Es bleibt nur der Tropf

Griechenland Heraus sparen aus der Finanzkrise funktioniert nicht. Doch der Austritt aus dem Euro wäre die schlechteste Variante - für Athen, aber auch für Frankreich und Deutschland

Ein Sperrfeuer von Dementis hat das nächtliche Geheimtreffen der EU- Finanzminister im luxemburgischen Chateau de Senningen würdig illuminiert. Geheimdiplomatie vom Feinsten und wieder ging es um die Euro-Krise. Ein Jahr und drei Sanierungsfälle später müssen alle Beteiligten eingestehen, dass die Schuldenkrise nicht bewältigt ist.

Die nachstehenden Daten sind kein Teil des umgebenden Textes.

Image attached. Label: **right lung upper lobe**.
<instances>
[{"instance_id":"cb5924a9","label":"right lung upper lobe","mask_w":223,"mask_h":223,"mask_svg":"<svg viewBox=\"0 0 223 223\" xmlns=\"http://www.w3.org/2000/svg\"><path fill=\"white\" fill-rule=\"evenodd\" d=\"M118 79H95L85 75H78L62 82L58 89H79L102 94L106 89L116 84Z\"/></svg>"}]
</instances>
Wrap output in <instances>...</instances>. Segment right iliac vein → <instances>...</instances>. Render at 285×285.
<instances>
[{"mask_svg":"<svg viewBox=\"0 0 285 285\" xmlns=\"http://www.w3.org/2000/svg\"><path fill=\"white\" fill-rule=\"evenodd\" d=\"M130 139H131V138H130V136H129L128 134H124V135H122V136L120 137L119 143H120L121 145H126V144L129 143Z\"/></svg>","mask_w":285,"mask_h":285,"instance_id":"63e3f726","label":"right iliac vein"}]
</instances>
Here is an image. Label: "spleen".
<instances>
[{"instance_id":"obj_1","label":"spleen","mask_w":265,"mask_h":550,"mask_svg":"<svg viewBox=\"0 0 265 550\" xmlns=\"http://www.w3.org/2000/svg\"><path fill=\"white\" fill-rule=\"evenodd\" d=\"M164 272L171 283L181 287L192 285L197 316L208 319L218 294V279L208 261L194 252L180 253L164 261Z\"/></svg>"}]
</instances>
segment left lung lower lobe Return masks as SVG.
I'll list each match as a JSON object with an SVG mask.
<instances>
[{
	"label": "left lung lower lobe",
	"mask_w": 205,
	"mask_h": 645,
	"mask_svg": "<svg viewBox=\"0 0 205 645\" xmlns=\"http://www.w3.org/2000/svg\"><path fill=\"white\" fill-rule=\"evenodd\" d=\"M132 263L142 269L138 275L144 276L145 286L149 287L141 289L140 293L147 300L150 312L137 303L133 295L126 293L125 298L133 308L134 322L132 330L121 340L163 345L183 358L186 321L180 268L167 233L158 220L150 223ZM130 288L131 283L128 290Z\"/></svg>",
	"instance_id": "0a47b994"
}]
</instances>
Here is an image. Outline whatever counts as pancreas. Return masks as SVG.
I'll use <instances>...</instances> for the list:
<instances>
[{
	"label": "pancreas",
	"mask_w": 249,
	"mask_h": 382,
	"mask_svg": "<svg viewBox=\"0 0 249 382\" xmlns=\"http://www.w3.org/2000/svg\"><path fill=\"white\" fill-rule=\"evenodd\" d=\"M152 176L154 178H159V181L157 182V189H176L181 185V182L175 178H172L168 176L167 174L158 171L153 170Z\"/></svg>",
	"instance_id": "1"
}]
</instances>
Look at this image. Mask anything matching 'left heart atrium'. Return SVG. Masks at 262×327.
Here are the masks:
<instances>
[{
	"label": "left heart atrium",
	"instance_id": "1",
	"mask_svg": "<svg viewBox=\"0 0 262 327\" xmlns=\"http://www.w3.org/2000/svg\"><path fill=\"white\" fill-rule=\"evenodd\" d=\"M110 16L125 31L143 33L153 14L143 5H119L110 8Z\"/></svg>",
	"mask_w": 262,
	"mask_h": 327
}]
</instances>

Standard and Poor’s, Moody’s und Fitch, die großen Drei der weltbeherrschenden Rating-Branche haben Staatsanleihen aus Athen erneut herab gestuft – diesmal fast auf Ramsch-Status. Sollte Griechenland wie geplant 2012 wieder auf die Märkte zurückkehren – es könnte An­leihen trotz Wucherzinsen nicht mehr unterbringen. 2012 wären regulär 27 Milliarden Euro zu refinanzieren, 2013 – 32 Milliarden. Ausgeschlossen. Jetzt zeigt sich, die Rettungsaktion war eine Fehlkonstruktion. Griechenland hängt mehr denn je am Tropf der Euroländer und des IWF und braucht ein zweites Rettungspaket, von 60 Milliarden Euro ist die Rede. Die Alternativen – Austritt aus der Eurozone oder Staatsbankrott (auch Umschuldung genannt) – klingen nicht verlockend. Wir erleben die Folgen des politischen Tauschhandels, der den Griechen aufgedrückt wurde: Kredithilfe gegen brutale Sanierung. Das Land muss offiziell immer härter sparen, um sich die Gunst seiner europäischen Geldgeber zu erhalten. Je mehr es tut, wie ihm geheißen, desto unerbittlicher wird wirtschaft­liche Erholung stranguliert. Im Vorjahr schrumpfte das griechische Bruttoinlandsprodukt um 4,5 Prozent – 2011 wird es um mehr als die prognostizierten drei Prozent nachgeben. Je mehr die Wirtschaft des Landes klein gespart wird, desto höher das Defizit, desto höher die Kredite – heraus sparen aus der Finanzkrise funktioniert nicht.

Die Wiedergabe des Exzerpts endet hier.